Los egresados tristes
La escena detrás del portón verde, recién pintado, bajo, de madera, de la casa antigua del conurbano bonaerense era así: tres sillas pegadas una al lado de otra, casi un metro de distancia en todas las direcciones y de nuevo tres sillas pegadas una al lado de otra. En total, dos hileras de cuatro filas de tres sillas. Sentados, dos adultos, o padres o madres o hermanas o tíos, y un adolescente de 17 o 18 años, según el caso, con uniforme de colegio, pantalón gris o pollera a cuadros. Todos en silencio y quietos mientras al frente de esta disposición espacial una mujer daba un discurso de cierre que buscaba conmover. Decía cosas como la etapa que viene, los desafíos, lo que aprendieron, lo que van a aprender, los recuerdos, gracias, los queremos, siempre, no se olviden, crezcan, amen, anímense, el mundo de afuera. Pero fallaba. El aire tibio de esa noche de un verano que no aún había llegado no bastaba. Nadie sentía nada. Ni se movía, ni siquiera bostezaba o echaba la cabeza hacia atrás en señal de algo, quizá fastidio. La vida viva, ahí y entonces, parecía una foto.

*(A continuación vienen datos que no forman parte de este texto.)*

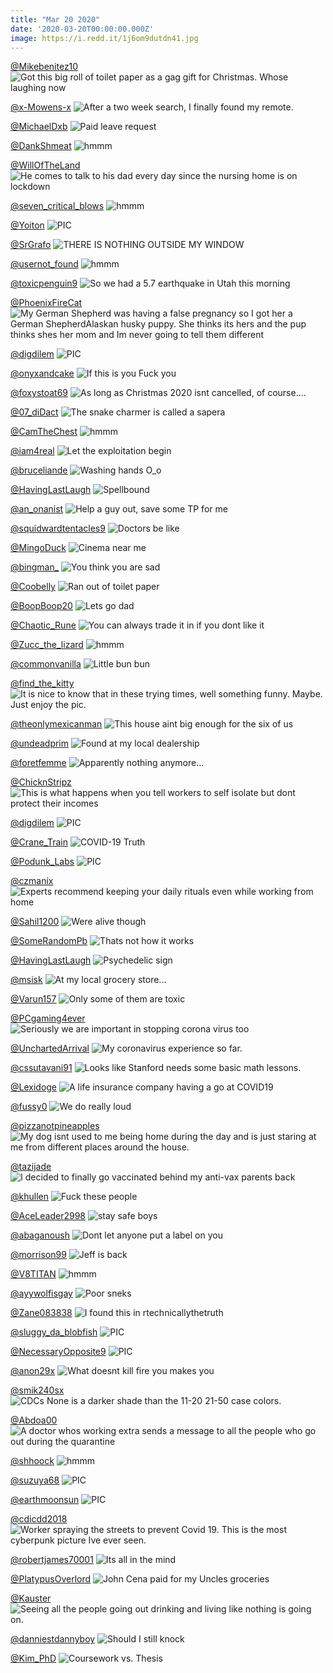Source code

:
 ```yaml
---
title: "Mar 20 2020"
date: '2020-03-20T00:00:00.000Z'
image: https://i.redd.it/1j6om9dutdn41.jpg
---
```


<a href="https://www.reddit.com/r/funny/comments/fio7kl/got_this_big_roll_of_toilet_paper_as_a_gag_gift/">@Mikebenitez10</a>
<img class="post-img" src="https://i.redd.it/wacfu7ryyom41.jpg" alt="Got this big roll of toilet paper as a gag gift for Christmas. Whose laughing now" title="Got this big roll of toilet paper as a gag gift for Christmas. Whose laughing now" />


<a href="https://www.reddit.com/r/funny/comments/fksoq2/after_a_two_week_search_i_finally_found_my_remote/">@x-Mowens-x</a>
<img class="post-img" src="https://i.redd.it/z2ljyuxgngn41.jpg" alt="After a two week search, I finally found my remote." title="After a two week search, I finally found my remote." />


<a href="https://www.reddit.com/r/Funnypics/comments/fk27ry/paid_leave_request/">@MichaelDxb</a>
<img class="post-img" src="https://i.redd.it/195sslyaa7n41.jpg" alt="Paid leave request" title="Paid leave request" />


<a href="https://www.reddit.com/r/hmmm/comments/fiph8l/hmmm/">@DankShmeat</a>
<img class="post-img" src="https://i.redd.it/e8cc2g95dpm41.jpg" alt="hmmm" title="hmmm" />


<a href="https://www.reddit.com/r/pics/comments/fjlguv/he_comes_to_talk_to_his_dad_every_day_since_the/">@WillOfTheLand</a>
<img class="post-img" src="https://i.redd.it/41qufjeik1n41.jpg" alt="He comes to talk to his dad every day since the nursing home is on lockdown" title="He comes to talk to his dad every day since the nursing home is on lockdown" />


<a href="https://www.reddit.com/r/hmmm/comments/fiyblr/hmmm/">@seven_critical_blows</a>
<img class="post-img" src="https://imgur.com/iEEhxCK.png" alt="hmmm" title="hmmm" />


<a href="https://www.reddit.com/r/nocontextpics/comments/fkgxuf/pic/">@Yoiton</a>
<img class="post-img" src="https://i.redd.it/74ayqcjuzbn41.jpg" alt="PIC" title="PIC" />


<a href="https://www.reddit.com/r/funny/comments/fkb30o/there_is_nothing_outside_my_window/">@SrGrafo</a>
<img class="post-img" src="https://i.redd.it/8bsas0b18an41.jpg" alt="THERE IS NOTHING OUTSIDE MY WINDOW" title="THERE IS NOTHING OUTSIDE MY WINDOW" />


<a href="https://www.reddit.com/r/hmmm/comments/fhwiex/hmmm/">@usernot_found</a>
<img class="post-img" src="https://i.redd.it/hht9r5wpjem41.jpg" alt="hmmm" title="hmmm" />


<a href="https://www.reddit.com/r/memes/comments/fkr7mj/so_we_had_a_57_earthquake_in_utah_this_morning/">@toxicpenguin9</a>
<img class="post-img" src="https://i.redd.it/5k7kinn38gn41.jpg" alt="So we had a 5.7 earthquake in Utah this morning" title="So we had a 5.7 earthquake in Utah this morning" />


<a href="https://www.reddit.com/r/Eyebleach/comments/fl5yve/my_german_shepherd_was_having_a_false_pregnancy/">@PhoenixFireCat</a>
<img class="post-img" src="https://i.redd.it/76sx51l80ln41.jpg" alt="My German Shepherd was having a false pregnancy so I got her a German ShepherdAlaskan husky puppy. She thinks its hers and the pup thinks shes her mom and Im never going to tell them different" title="My German Shepherd was having a false pregnancy so I got her a German ShepherdAlaskan husky puppy. She thinks its hers and the pup thinks shes her mom and Im never going to tell them different" />


<a href="https://www.reddit.com/r/nocontextpics/comments/fjjyd4/pic/">@digdilem</a>
<img class="post-img" src="https://i.redd.it/y008b4h601n41.jpg" alt="PIC" title="PIC" />


<a href="https://www.reddit.com/r/pics/comments/fi2zjs/if_this_is_you_fuck_you/">@onyxandcake</a>
<img class="post-img" src="https://i.redd.it/b9hkx5md2hm41.jpg" alt="If this is you Fuck you" title="If this is you Fuck you" />


<a href="https://www.reddit.com/r/Funnypics/comments/fklpcj/as_long_as_christmas_2020_isnt_cancelled_of_course/">@foxystoat69</a>
<img class="post-img" src="https://i.redd.it/hs93oex3wdn41.png" alt="As long as Christmas 2020 isnt cancelled, of course...." title="As long as Christmas 2020 isnt cancelled, of course...." />


<a href="https://www.reddit.com/r/memes/comments/fhw7sd/the_snake_charmer_is_called_a_sapera/">@07_diDact</a>
<img class="post-img" src="https://i.redd.it/6vv4gqqjdem41.jpg" alt="The snake charmer is called a sapera" title="The snake charmer is called a sapera" />


<a href="https://www.reddit.com/r/hmmm/comments/fklnc8/hmmm/">@CamTheChest</a>
<img class="post-img" src="https://i.redd.it/5g5n7amyudn41.png" alt="hmmm" title="hmmm" />


<a href="https://www.reddit.com/r/AdviceAnimals/comments/fhyfub/let_the_exploitation_begin/">@iam4real</a>
<img class="post-img" src="https://i.imgur.com/9rnBlkb.jpg" alt="Let the exploitation begin" title="Let the exploitation begin" />


<a href="https://www.reddit.com/r/Funnypics/comments/flfvu5/washing_hands_o_o/">@bruceliande</a>
<img class="post-img" src="https://i.redd.it/x899nfu6jon41.png" alt="Washing hands O_o" title="Washing hands O_o" />


<a href="https://www.reddit.com/r/funnysigns/comments/fj03ss/spellbound/">@HavingLastLaugh</a>
<img class="post-img" src="https://i.redd.it/mrfqur4yptm41.jpg" alt="Spellbound" title="Spellbound" />


<a href="https://www.reddit.com/r/AdviceAnimals/comments/fihr8a/help_a_guy_out_save_some_tp_for_me/">@an_onanist</a>
<img class="post-img" src="https://i.imgur.com/ojH3qX9.png" alt="Help a guy out, save some TP for me" title="Help a guy out, save some TP for me" />


<a href="https://www.reddit.com/r/funnysigns/comments/fiftso/doctors_be_like/">@squidwardtentacles9</a>
<img class="post-img" src="https://i.redd.it/mvyqqwwqxlm41.jpg" alt="Doctors be like" title="Doctors be like" />


<a href="https://www.reddit.com/r/funnysigns/comments/fkvkmh/cinema_near_me/">@MingoDuck</a>
<img class="post-img" src="https://i.redd.it/a1hbfy5u5hn41.jpg" alt="Cinema near me" title="Cinema near me" />


<a href="https://www.reddit.com/r/memes/comments/fjiz2r/you_think_you_are_sad/">@bingman_</a>
<img class="post-img" src="https://i.redd.it/rohlh1e8k0n41.jpg" alt="You think you are sad" title="You think you are sad" />


<a href="https://www.reddit.com/r/Funnypics/comments/fi6q2v/ran_out_of_toilet_paper/">@Coobelly</a>
<img class="post-img" src="https://i.redd.it/chv019jm7im41.jpg" alt="Ran out of toilet paper" title="Ran out of toilet paper" />


<a href="https://www.reddit.com/r/Eyebleach/comments/fko2sy/lets_go_dad/">@BoopBoop20</a>
<img class="post-img" src="https://i.redd.it/8o1mfnv03fn41.jpg" alt="Lets go dad" title="Lets go dad" />


<a href="https://www.reddit.com/r/funnysigns/comments/fi113y/you_can_always_trade_it_in_if_you_dont_like_it/">@Chaotic_Rune</a>
<img class="post-img" src="https://i.redd.it/fh91yeujggm41.jpg" alt="You can always trade it in if you dont like it" title="You can always trade it in if you dont like it" />


<a href="https://www.reddit.com/r/hmmm/comments/fj7moe/hmmm/">@Zucc_the_lizard</a>
<img class="post-img" src="https://i.redd.it/hnqgasso8wm41.jpg" alt="hmmm" title="hmmm" />


<a href="https://www.reddit.com/r/Eyebleach/comments/fjere3/little_bun_bun/">@commonvanilla</a>
<img class="post-img" src="https://i.redd.it/vwpda16zkym41.jpg" alt="Little bun bun" title="Little bun bun" />


<a href="https://www.reddit.com/r/Funnypics/comments/fkgnuy/it_is_nice_to_know_that_in_these_trying_times/">@find_the_kitty</a>
<img class="post-img" src="https://i.imgur.com/97s7RKh.png" alt="It is nice to know that in these trying times, well something funny. Maybe. Just enjoy the pic." title="It is nice to know that in these trying times, well something funny. Maybe. Just enjoy the pic." />


<a href="https://www.reddit.com/r/memes/comments/fj45ih/this_house_aint_big_enough_for_the_six_of_us/">@theonlymexicanman</a>
<img class="post-img" src="https://i.redd.it/x4s2e60m7vm41.jpg" alt="This house aint big enough for the six of us" title="This house aint big enough for the six of us" />


<a href="https://www.reddit.com/r/funnysigns/comments/fk9wda/found_at_my_local_dealership/">@undeadprim</a>
<img class="post-img" src="https://i.redd.it/mk8b2el1w9n41.jpg" alt="Found at my local dealership" title="Found at my local dealership" />


<a href="https://www.reddit.com/r/CrappyDesign/comments/fkd324/apparently_nothing_anymore/">@foretfemme</a>
<img class="post-img" src="https://i.redd.it/wed71bmdsan41.jpg" alt="Apparently nothing anymore..." title="Apparently nothing anymore..." />


<a href="https://www.reddit.com/r/pics/comments/fkyfoe/this_is_what_happens_when_you_tell_workers_to/">@ChicknStripz</a>
<img class="post-img" src="https://i.redd.it/x5mtufdjain41.jpg" alt="This is what happens when you tell workers to self isolate but dont protect their incomes" title="This is what happens when you tell workers to self isolate but dont protect their incomes" />


<a href="https://www.reddit.com/r/nocontextpics/comments/fks1lq/pic/">@digdilem</a>
<img class="post-img" src="https://i.redd.it/29k471tuggn41.jpg" alt="PIC" title="PIC" />


<a href="https://www.reddit.com/r/AdviceAnimals/comments/fi95vq/covid19_truth/">@Crane_Train</a>
<img class="post-img" src="https://i.redd.it/rsm75gqjzim41.png" alt="COVID-19 Truth" title="COVID-19 Truth" />


<a href="https://www.reddit.com/r/nocontextpics/comments/fj2not/pic/">@Podunk_Labs</a>
<img class="post-img" src="https://i.redd.it/c8q9y80nium41.jpg" alt="PIC" title="PIC" />


<a href="https://www.reddit.com/r/funny/comments/fjie8a/experts_recommend_keeping_your_daily_rituals_even/">@czmanix</a>
<img class="post-img" src="https://i.redd.it/t2ytkrmu90n41.png" alt="Experts recommend keeping your daily rituals even while working from home" title="Experts recommend keeping your daily rituals even while working from home" />


<a href="https://www.reddit.com/r/memes/comments/fklkji/were_alive_though/">@Sahil1200</a>
<img class="post-img" src="https://i.redd.it/1j6om9dutdn41.jpg" alt="Were alive though" title="Were alive though" />


<a href="https://www.reddit.com/r/CrappyDesign/comments/fig7r0/thats_not_how_it_works/">@SomeRandomPb</a>
<img class="post-img" src="https://i.redd.it/b3gl1xol5mm41.jpg" alt="Thats not how it works" title="Thats not how it works" />


<a href="https://www.reddit.com/r/funnysigns/comments/fip3lm/psychedelic_sign/">@HavingLastLaugh</a>
<img class="post-img" src="https://i.redd.it/yh8qhztt8pm41.jpg" alt="Psychedelic sign" title="Psychedelic sign" />


<a href="https://www.reddit.com/r/funny/comments/figlyq/at_my_local_grocery_store/">@msisk</a>
<img class="post-img" src="https://i.imgur.com/EbqxbCA.jpg" alt="At my local grocery store..." title="At my local grocery store..." />


<a href="https://www.reddit.com/r/memes/comments/finjzm/only_some_of_them_are_toxic/">@Varun157</a>
<img class="post-img" src="https://i.redd.it/yzdxxciyrom41.jpg" alt="Only some of them are toxic" title="Only some of them are toxic" />


<a href="https://www.reddit.com/r/AdviceAnimals/comments/fkdefg/seriously_we_are_important_in_stopping_corona/">@PCgaming4ever</a>
<img class="post-img" src="https://i.redd.it/jf4668qrvan41.jpg" alt="Seriously we are important in stopping corona virus too" title="Seriously we are important in stopping corona virus too" />


<a href="https://www.reddit.com/r/AdviceAnimals/comments/fira44/my_coronavirus_experience_so_far/">@UnchartedArrival</a>
<img class="post-img" src="https://i.redd.it/usn6njnsxpm41.jpg" alt="My coronavirus experience so far." title="My coronavirus experience so far." />


<a href="https://www.reddit.com/r/CrappyDesign/comments/fixh3s/looks_like_stanford_needs_some_basic_math_lessons/">@cssutavani91</a>
<img class="post-img" src="https://i.redd.it/stdo7g45csm41.jpg" alt="Looks like Stanford needs some basic math lessons." title="Looks like Stanford needs some basic math lessons." />


<a href="https://www.reddit.com/r/CrappyDesign/comments/fkomnm/a_life_insurance_company_having_a_go_at_covid19/">@Lexidoge</a>
<img class="post-img" src="https://imgur.com/9ZFRiXK.jpg" alt="A life insurance company having a go at COVID19" title="A life insurance company having a go at COVID19" />


<a href="https://www.reddit.com/r/CrappyDesign/comments/fla5vo/we_do_really_loud/">@fussy0</a>
<img class="post-img" src="https://i.redd.it/3wgwnw6humn41.jpg" alt="We do really loud" title="We do really loud" />


<a href="https://www.reddit.com/r/funny/comments/fktymr/my_dog_isnt_used_to_me_being_home_during_the_day/">@pizzanotpineapples</a>
<img class="post-img" src="https://i.redd.it/nz0hrt8g0hn41.jpg" alt="My dog isnt used to me being home during the day and is just staring at me from different places around the house." title="My dog isnt used to me being home during the day and is just staring at me from different places around the house." />


<a href="https://www.reddit.com/r/pics/comments/fkq3qb/i_decided_to_finally_go_vaccinated_behind_my/">@tazijade</a>
<img class="post-img" src="https://i.redd.it/83sx1koevfn41.jpg" alt="I decided to finally go vaccinated behind my anti-vax parents back" title="I decided to finally go vaccinated behind my anti-vax parents back" />


<a href="https://www.reddit.com/r/pics/comments/fiby6i/fuck_these_people/">@khullen</a>
<img class="post-img" src="https://i.redd.it/on4npxrc0km41.jpg" alt="Fuck these people" title="Fuck these people" />


<a href="https://www.reddit.com/r/memes/comments/fld4ga/stay_safe_boys/">@AceLeader2998</a>
<img class="post-img" src="https://i.imgur.com/59o3qEK.jpg" alt="stay safe boys" title="stay safe boys" />


<a href="https://www.reddit.com/r/funnysigns/comments/fjkzlr/dont_let_anyone_put_a_label_on_you/">@abaganoush</a>
<img class="post-img" src="https://i.redd.it/a7n09bwje1n41.jpg" alt="Dont let anyone put a label on you" title="Dont let anyone put a label on you" />


<a href="https://www.reddit.com/r/Funnypics/comments/fjzy1j/jeff_is_back/">@morrison99</a>
<img class="post-img" src="https://i.redd.it/kjucg44h76n41.jpg" alt="Jeff is back" title="Jeff is back" />


<a href="https://www.reddit.com/r/hmmm/comments/fk89td/hmmm/">@V8TITAN</a>
<img class="post-img" src="https://i.redd.it/eg2r4cszf9n41.jpg" alt="hmmm" title="hmmm" />


<a href="https://www.reddit.com/r/memes/comments/fi0hlx/poor_sneks/">@ayywolfisgay</a>
<img class="post-img" src="https://i.redd.it/vc3pimz3agm41.jpg" alt="Poor sneks" title="Poor sneks" />


<a href="https://www.reddit.com/r/funnysigns/comments/fkl8bl/i_found_this_in_rtechnicallythetruth/">@Zane083838</a>
<img class="post-img" src="https://i.imgur.com/D4qjRVD.jpg" alt="I found this in rtechnicallythetruth" title="I found this in rtechnicallythetruth" />


<a href="https://www.reddit.com/r/nocontextpics/comments/fis855/pic/">@sluggy_da_blobfish</a>
<img class="post-img" src="https://i.redd.it/hviyiq059qm41.jpg" alt="PIC" title="PIC" />


<a href="https://www.reddit.com/r/nocontextpics/comments/fif62y/pic/">@NecessaryOpposite9</a>
<img class="post-img" src="https://i.redd.it/hslb4onsjlm41.jpg" alt="PIC" title="PIC" />


<a href="https://www.reddit.com/r/CrappyDesign/comments/fk6ddi/what_doesnt_kill_fire_you_makes_you/">@anon29x</a>
<img class="post-img" src="https://i.redd.it/6s9198ntv8n41.jpg" alt="What doesnt kill fire you makes you" title="What doesnt kill fire you makes you" />


<a href="https://www.reddit.com/r/CrappyDesign/comments/fjs9h9/cdcs_none_is_a_darker_shade_than_the_1120_2150/">@smik240sx</a>
<img class="post-img" src="https://i.redd.it/03o871a3m3n41.png" alt="CDCs None is a darker shade than the 11-20  21-50 case colors." title="CDCs None is a darker shade than the 11-20  21-50 case colors." />


<a href="https://www.reddit.com/r/pics/comments/fkhqo5/a_doctor_whos_working_extra_sends_a_message_to/">@Abdoa00</a>
<img class="post-img" src="https://i.redd.it/sn5ryicp9cn41.jpg" alt="A doctor whos working extra sends a message to all the people who go out during the quarantine" title="A doctor whos working extra sends a message to all the people who go out during the quarantine" />


<a href="https://www.reddit.com/r/hmmm/comments/fi6vsu/hmmm/">@shhoock</a>
<img class="post-img" src="https://i.redd.it/rmnrnrwd9im41.jpg" alt="hmmm" title="hmmm" />


<a href="https://www.reddit.com/r/nocontextpics/comments/fjycuo/pic/">@suzuya68</a>
<img class="post-img" src="https://i.imgur.com/lhYzumK.jpg" alt="PIC" title="PIC" />


<a href="https://www.reddit.com/r/nocontextpics/comments/fhxp3w/pic/">@earthmoonsun</a>
<img class="post-img" src="https://i.redd.it/uostqqgqsem41.jpg" alt="PIC" title="PIC" />


<a href="https://www.reddit.com/r/pics/comments/fjbyok/worker_spraying_the_streets_to_prevent_covid_19/">@cdicdd2018</a>
<img class="post-img" src="https://i.redd.it/ltv53wz6lxm41.jpg" alt="Worker spraying the streets to prevent Covid 19. This is the most cyberpunk picture Ive ever seen." title="Worker spraying the streets to prevent Covid 19. This is the most cyberpunk picture Ive ever seen." />


<a href="https://www.reddit.com/r/Funnypics/comments/fksryu/its_all_in_the_mind/">@robertjames70001</a>
<img class="post-img" src="https://i.redd.it/wjzc05ljqen41.jpg" alt="Its all in the mind" title="Its all in the mind" />


<a href="https://www.reddit.com/r/pics/comments/fjr1xz/john_cena_paid_for_my_uncles_groceries/">@PlatypusOverlord</a>
<img class="post-img" src="https://i.redd.it/6tztd9d293n41.jpg" alt="John Cena paid for my Uncles groceries" title="John Cena paid for my Uncles groceries" />


<a href="https://www.reddit.com/r/AdviceAnimals/comments/fl9jc3/seeing_all_the_people_going_out_drinking_and/">@Kauster</a>
<img class="post-img" src="https://i.redd.it/zd9ufi9cmmn41.jpg" alt="Seeing all the people going out drinking and living like nothing is going on." title="Seeing all the people going out drinking and living like nothing is going on." />


<a href="https://www.reddit.com/r/CrappyDesign/comments/fj6ufw/should_i_still_knock/">@danniestdannyboy</a>
<img class="post-img" src="https://i.redd.it/pyf9npjf0wm41.jpg" alt="Should I still knock" title="Should I still knock" />


<a href="https://www.reddit.com/r/Funnypics/comments/fii3tr/coursework_vs_thesis/">@Kim_PhD</a>
<img class="post-img" src="https://i.redd.it/nbku7z3q0nm41.jpg" alt="Coursework vs. Thesis" title="Coursework vs. Thesis" />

Veinte años atrás, también en ese barrio, pero no exactamente, apenas a unas cuadras, la escena había sido tan distinta. No era al aire libre, era en un lugar amplio, de piso de madera y paredes blancas, que funcionaba como comedor, como salón de fiestas, como teatro. Estaba pasando lo mismo, era ese mismo cierre, era diciembre, pero el tiempo era el de antes. Había adultos vestidos con un poco de elegancia y adolescentes en uniforme. Pantalón negro con una raya ancha y roja al costado, chomba blanca con una raya roja y ancha en el medio, para partir ese claro en dos. Eran muchos y se abrazaban y charlaban y gritaban por lo bajo mientras sonaban esas canciones de los 90 que siempre sonaban en momentos como ese y se daban besos y aplaudían y se tocaban, las caras, las espaldas, como un gesto, como un mimo y entre el barullo, una chica, en particular, lloraba sin parar. A veces la consolaban sus amigas, otras su madre, que buscaba calmarla en su pecho. Incluso una profesora se le acercó y le dijo algo para eso, para no quedarse callada, para intentarlo. La tomó de la mano y le mostró su cariño al tacto. Con el cuerpo.
La escena actual, la de las hileras y las filas, tuvo lugar hace unos días, con casi 30 grados. Y sin embargo fue tan fría. Todo este año se sintió un poco así. Desde que en marzo se detectó en el país el primer caso de coronavirus y luego, pocos días después, el Gobierno decretó el aislamiento social, preventivo y obligatorio perdimos tantas cosas que perdimos un poco la emoción.
Qué difícil es sentir cuando no se puede tocar. Un abrazo no se reemplaza con un choque de codos. Un beso no es si no es eso, un beso. Yo hace tanto que no abrazo a mis padres. Y el otro día, por primera vez, con el tapabocas bien puesto, le di un abrazo largo a mi amiga de siempre, de niña, y casi lloro porque no sabía cuánto la extrañaba pero me llené de culpa. No es fácil vivir a la distancia. No fueron nada fáciles estos meses de apatía porque de todos modos, a pesar de la pandemia, las cosas pasaron. Y muchísimas fueron muy tristes. Como este acto de fin de curso. La hermana de mi novio era una de las sentadas allí. Terminó el secundario con clases por computadora desde su casa. Sola. No tuvo fiesta, no tuvo vestido, no tuvo viaje de egresados. Aún no conoce la nieve. Tampoco tuvo recreos en el patio como la más grande del colegio. Si hubiera estadísticas sobre cómo se vive el último año de clases creo que los números dirían que una persona no vuelve a disfrutar de ese modo como en esos meses, no comparte tanto con sus amigos como en esos meses, no se ríe tanto, con tanta libertad, sin una preocupación, como en esos meses.
Qué gran lástima. Y qué año este 2020. Que termine de una vez. Que venga pronto el que viene.